Present distribution infrastructure is designed mainly for uni-directional power flow with well-controlled generation. An increase in the inverter-interfaced photovoltaic (PV) systems requires a thorough re-examination of the design, operation, protection and control of distribution systems. In order to understand the impact of high penetration of PV generation, this work conducts an automated and detailed modeling of a power distribution system. The simulation results of the modeled distribution feeder have been verified with the field measurements.
Based on the feeder model, this work studies the impact of the PV systems on voltage profiles under various scenarios, including reallocation of the PV systems, reactive power support from the PV inverters, and settings of the load-tap changing transformers in coordination with the PV penetration. Design recommendations have been made based on the simulation results to improve the voltage profiles in the feeder studied.
To carry out dynamic studies related to high penetration of PV systems, this work proposes a differential algebraic equation (DAE) based dynamic modeling and analysis method. Different controllers including inverter current controllers, anti-islanding controllers and droop controllers, are designed and tested in large systems. The method extends the capability of the distribution system analysis tools, to help conduct dynamic analyses in large unbalanced distribution systems.

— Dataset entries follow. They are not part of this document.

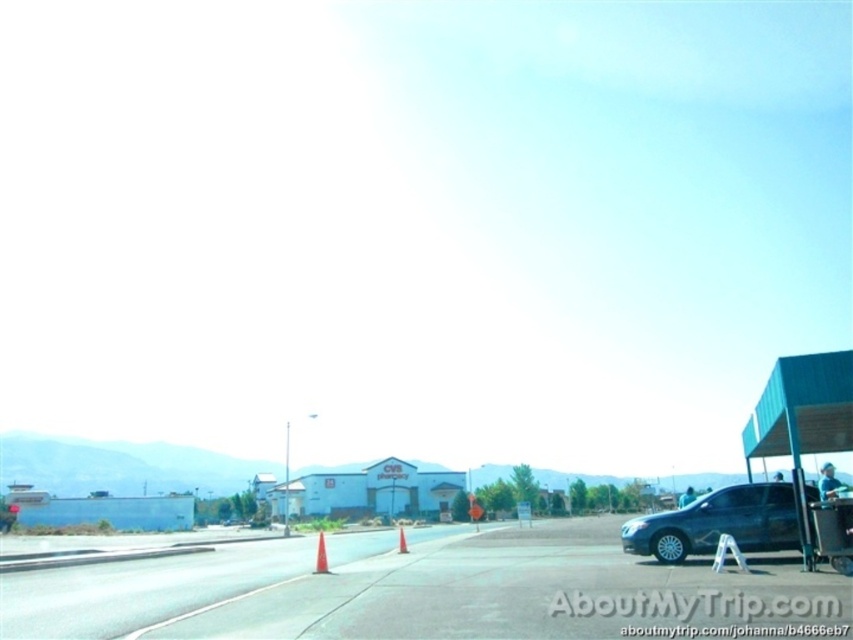
Question: Is orange plastic traffic cone at center wider than metallic orange stop sign at center?

Choices:
 (A) no
 (B) yes

Answer: (B)

Question: Which is farther from the shiny silver sedan at lower right?

Choices:
 (A) metallic orange stop sign at center
 (B) orange plastic traffic cone at center
 (C) asphalt road at center
 (D) smooth gray pole at center

Answer: (D)

Question: Is shiny silver sedan at lower right positioned before orange matte traffic cone at center?

Choices:
 (A) no
 (B) yes

Answer: (B)

Question: Which point is closer to the camera taking this photo?

Choices:
 (A) (401, 541)
 (B) (525, 504)

Answer: (A)

Question: Observing the image, what is the correct spatial positioning of smooth gray pole at center in reference to orange plastic traffic cone at center?

Choices:
 (A) right
 (B) left

Answer: (B)

Question: Considering the real-world distances, which object is farthest from the orange matte traffic cone at center?

Choices:
 (A) shiny silver sedan at lower right
 (B) smooth gray pole at center
 (C) reflective glass stop sign at center
 (D) metallic orange stop sign at center

Answer: (B)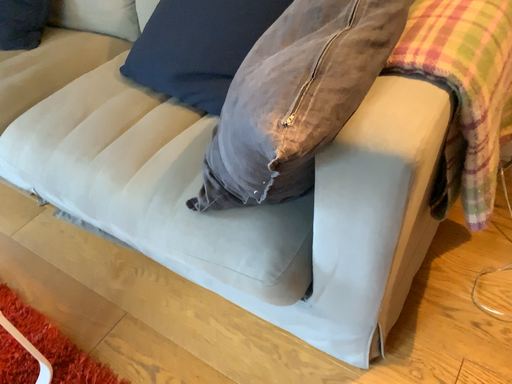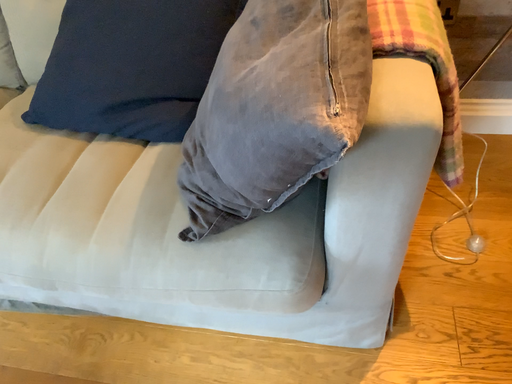
Question: Which way did the camera rotate in the video?

Choices:
 (A) rotated right
 (B) rotated left

Answer: (A)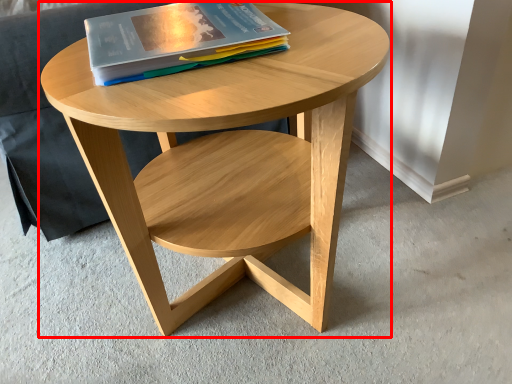
Question: In this image, where is coffee table (annotated by the red box) located relative to book?

Choices:
 (A) right
 (B) left

Answer: (A)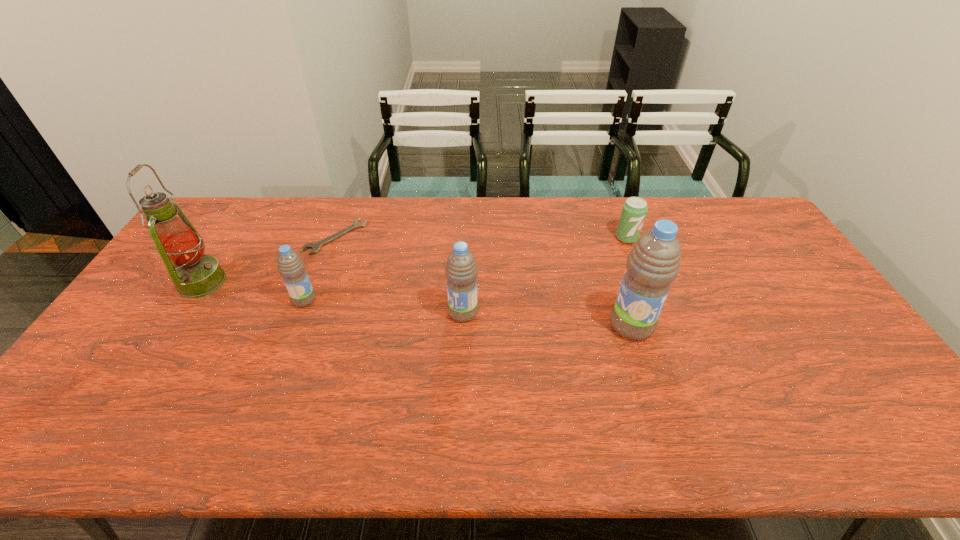
Where is `vacant space situated on the right of the tallest water bottle`? The width and height of the screenshot is (960, 540). vacant space situated on the right of the tallest water bottle is located at coordinates (711, 326).

Where is `vacant point located on the front of the fifth tallest object`? Image resolution: width=960 pixels, height=540 pixels. vacant point located on the front of the fifth tallest object is located at coordinates (634, 257).

Identify the location of vacant space located 0.130m on the right of the shortest object. The image size is (960, 540). (401, 237).

Where is `free region located 0.280m on the back of the oil lamp`? This screenshot has height=540, width=960. free region located 0.280m on the back of the oil lamp is located at coordinates (248, 211).

What are the coordinates of `soda that is at the far edge` in the screenshot? It's located at (634, 210).

Locate an element on the screen. wrench located in the far edge section of the desktop is located at coordinates (315, 246).

At what (x,y) coordinates should I click in order to perform the action: click on object that is at the left edge. Please return your answer as a coordinate pair (x, y). This screenshot has width=960, height=540. Looking at the image, I should click on (195, 275).

Where is `blank space at the far edge of the desktop`? This screenshot has width=960, height=540. blank space at the far edge of the desktop is located at coordinates (428, 222).

Find the location of a particular element. vacant space at the near edge of the desktop is located at coordinates (659, 384).

The width and height of the screenshot is (960, 540). Identify the location of vacant space at the far left corner of the desktop. 226,206.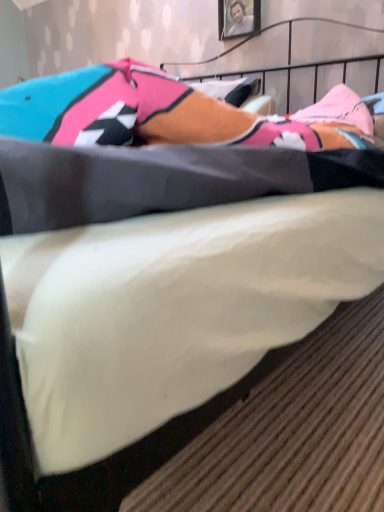
Find the location of a particular element. metallic silver picture frame at upper center is located at coordinates (238, 17).

What is the approximate height of metallic silver picture frame at upper center?

metallic silver picture frame at upper center is 11.43 inches tall.

The height and width of the screenshot is (512, 384). What do you see at coordinates (238, 17) in the screenshot?
I see `metallic silver picture frame at upper center` at bounding box center [238, 17].

Find the location of a particular element. metallic silver picture frame at upper center is located at coordinates (238, 17).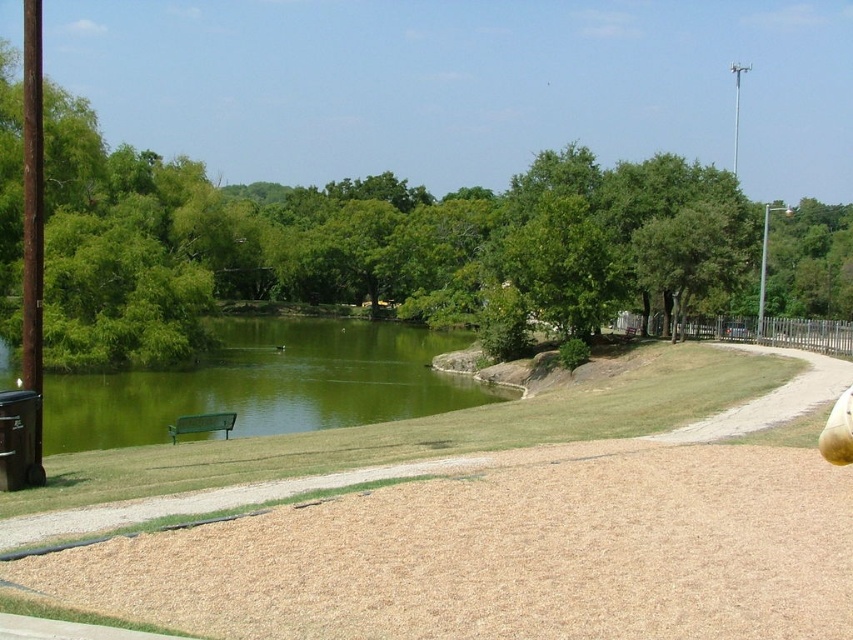
You are a park visitor who wants to sit on the green matte bench at lower left. As you walk along the dirt path, you notice brown wood chips at lower center. Are the wood chips in your way to the bench?

The brown wood chips at lower center are above the green matte bench at lower left, so they are not in your path to the bench.

You are a visitor in the park and want to sit on the green matte bench at lower left. However, there is green liquid water at lower left in your way. Can you walk directly to the bench without going around?

The green matte bench at lower left is behind the green liquid water at lower left, so you can walk directly to the bench without needing to go around since the bench is positioned behind the water.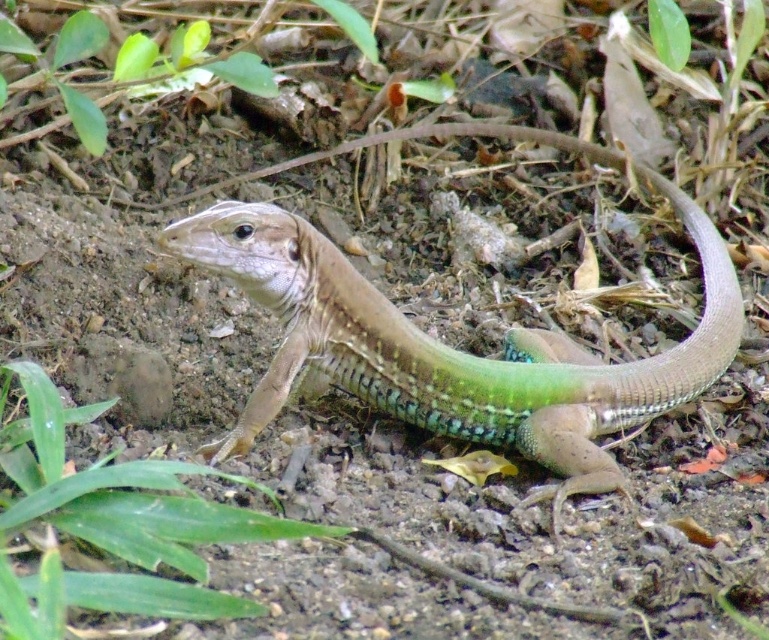
In the scene shown: You are a wildlife photographer trying to capture the green scaly lizard at center and the green leafy grass at lower left in a single frame. Based on their sizes, which object would appear larger in the photo?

Another main contribution of this work is related to the investigation of the PV impacts on the feeder protection coordination. Various protection coordination types, including fuse-fuse, recloser-fuse, relay-fuse and relay-recloser have been studied. The analyses provide a better understanding of the relay and recloser settings under different configurations of the PV interconnection transformers, PV penetration levels, and fault types.
A decision tree and fuzzy logic based fault location identification process has also been proposed in this work. The process is composed of the off-line training of the decision tree, and the on-line analysis of the fault events. Fault current contribution from the PV systems, as well as the variation of the fault resistance have been taken into consideration. Two actual fault cases with the event data recorded were used to examine the effectiveness of the fault identification process.